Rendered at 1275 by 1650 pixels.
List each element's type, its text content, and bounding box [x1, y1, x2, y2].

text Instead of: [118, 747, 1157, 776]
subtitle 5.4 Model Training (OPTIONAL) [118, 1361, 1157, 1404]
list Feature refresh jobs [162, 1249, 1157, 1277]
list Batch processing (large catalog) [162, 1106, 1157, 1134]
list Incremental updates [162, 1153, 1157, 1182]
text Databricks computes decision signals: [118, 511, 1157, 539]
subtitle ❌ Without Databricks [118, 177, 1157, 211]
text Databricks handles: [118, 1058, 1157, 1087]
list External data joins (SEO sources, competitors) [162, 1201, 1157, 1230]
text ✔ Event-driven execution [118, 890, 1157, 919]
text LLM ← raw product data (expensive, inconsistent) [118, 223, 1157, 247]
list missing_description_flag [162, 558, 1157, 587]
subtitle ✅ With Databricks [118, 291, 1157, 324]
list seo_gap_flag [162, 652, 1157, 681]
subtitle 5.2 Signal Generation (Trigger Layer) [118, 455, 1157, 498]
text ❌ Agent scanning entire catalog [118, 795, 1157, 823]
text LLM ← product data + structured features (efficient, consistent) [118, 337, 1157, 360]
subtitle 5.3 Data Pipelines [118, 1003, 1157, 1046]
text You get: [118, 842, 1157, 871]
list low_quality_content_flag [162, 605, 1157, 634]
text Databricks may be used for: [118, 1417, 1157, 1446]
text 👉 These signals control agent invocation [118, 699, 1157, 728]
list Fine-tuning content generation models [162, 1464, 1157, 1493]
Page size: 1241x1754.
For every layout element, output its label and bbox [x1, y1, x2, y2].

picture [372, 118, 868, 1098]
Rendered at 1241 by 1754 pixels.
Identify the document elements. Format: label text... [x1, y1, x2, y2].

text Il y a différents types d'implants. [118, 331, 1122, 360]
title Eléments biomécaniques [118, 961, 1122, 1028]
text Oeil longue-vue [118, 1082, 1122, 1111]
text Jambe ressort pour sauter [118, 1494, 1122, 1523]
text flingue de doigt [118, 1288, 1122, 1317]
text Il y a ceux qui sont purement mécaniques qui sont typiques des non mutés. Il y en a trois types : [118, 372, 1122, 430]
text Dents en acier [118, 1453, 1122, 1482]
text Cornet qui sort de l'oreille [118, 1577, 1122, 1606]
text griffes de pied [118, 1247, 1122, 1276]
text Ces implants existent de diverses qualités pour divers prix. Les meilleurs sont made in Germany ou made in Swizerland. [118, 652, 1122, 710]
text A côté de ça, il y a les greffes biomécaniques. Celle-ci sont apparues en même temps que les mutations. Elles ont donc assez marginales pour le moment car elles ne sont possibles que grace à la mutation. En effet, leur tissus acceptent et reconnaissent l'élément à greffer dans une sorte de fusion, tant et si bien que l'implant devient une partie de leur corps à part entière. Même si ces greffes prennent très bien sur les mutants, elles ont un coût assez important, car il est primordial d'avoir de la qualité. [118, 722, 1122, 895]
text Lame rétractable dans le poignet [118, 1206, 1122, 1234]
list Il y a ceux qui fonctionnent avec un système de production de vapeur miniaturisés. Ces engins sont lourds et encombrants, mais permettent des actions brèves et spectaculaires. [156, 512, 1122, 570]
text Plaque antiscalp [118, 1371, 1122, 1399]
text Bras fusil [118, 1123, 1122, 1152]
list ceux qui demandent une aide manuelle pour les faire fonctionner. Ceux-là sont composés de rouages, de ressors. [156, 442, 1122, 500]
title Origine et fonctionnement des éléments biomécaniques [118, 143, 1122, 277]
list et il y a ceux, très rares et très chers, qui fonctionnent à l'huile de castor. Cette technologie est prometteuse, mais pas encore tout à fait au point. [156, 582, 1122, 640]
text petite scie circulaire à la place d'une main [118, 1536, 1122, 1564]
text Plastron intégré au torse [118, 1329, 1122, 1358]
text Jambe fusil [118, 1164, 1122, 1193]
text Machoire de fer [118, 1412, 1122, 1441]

——————————

REQUIRED WORK: Please find every line above that contains the word "fonctionnent" and copy each one out. Case counts.

OUTPUT BELOW:
list Il y a ceux qui fonctionnent avec un système de production de vapeur miniaturisés. Ces engins sont lourds et encombrants, mais permettent des actions brèves et spectaculaires. [156, 512, 1122, 570]
list et il y a ceux, très rares et très chers, qui fonctionnent à l'huile de castor. Cette technologie est prometteuse, mais pas encore tout à fait au point. [156, 582, 1122, 640]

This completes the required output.